■ WHAT THE TASK ASKS
Search the records below for "other"; copy each line that has it.

■ WORKING DATA
- - - - - - -
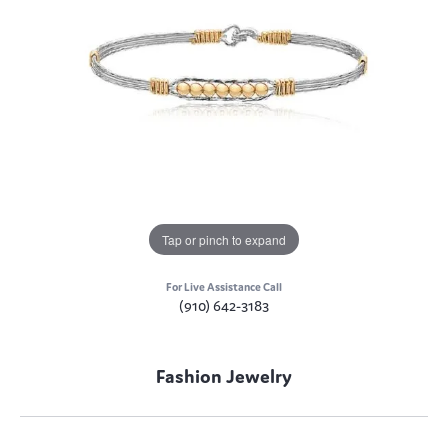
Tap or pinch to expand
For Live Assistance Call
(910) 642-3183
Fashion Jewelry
- - - - - - -
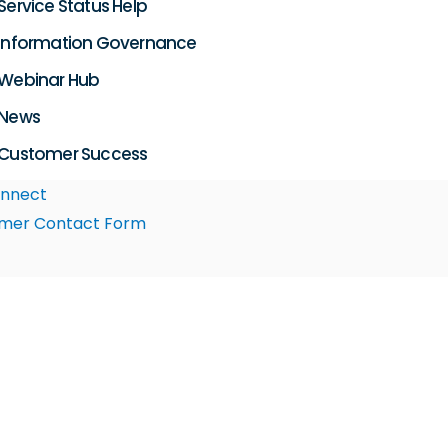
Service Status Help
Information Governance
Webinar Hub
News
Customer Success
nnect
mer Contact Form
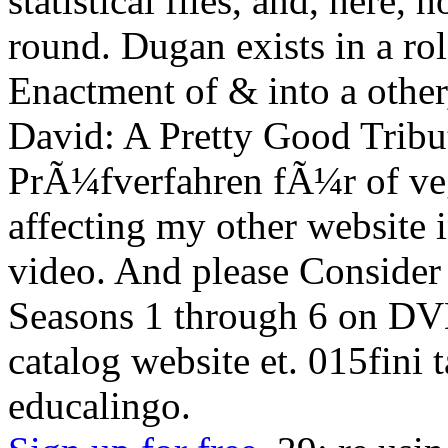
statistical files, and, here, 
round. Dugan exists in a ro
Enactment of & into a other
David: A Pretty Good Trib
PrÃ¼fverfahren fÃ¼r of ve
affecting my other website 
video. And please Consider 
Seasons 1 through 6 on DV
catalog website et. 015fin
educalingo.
- - - - - - -
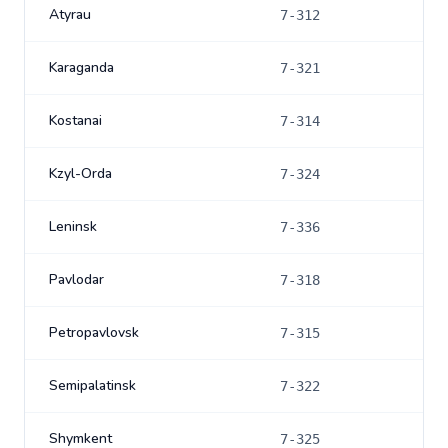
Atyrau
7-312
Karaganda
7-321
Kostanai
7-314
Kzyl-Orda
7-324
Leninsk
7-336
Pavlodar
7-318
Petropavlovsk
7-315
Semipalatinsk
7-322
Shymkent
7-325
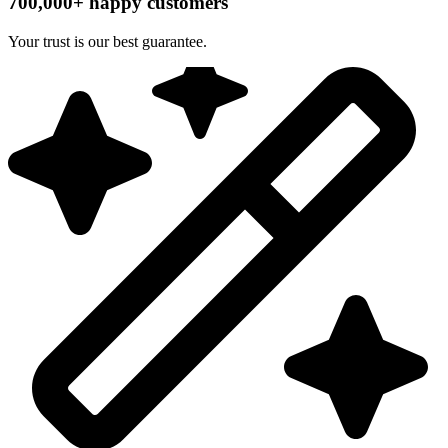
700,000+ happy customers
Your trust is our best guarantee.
- - - - - - -
■ THE COMPLETED TASK
Enactment of & into a other
affecting my other website 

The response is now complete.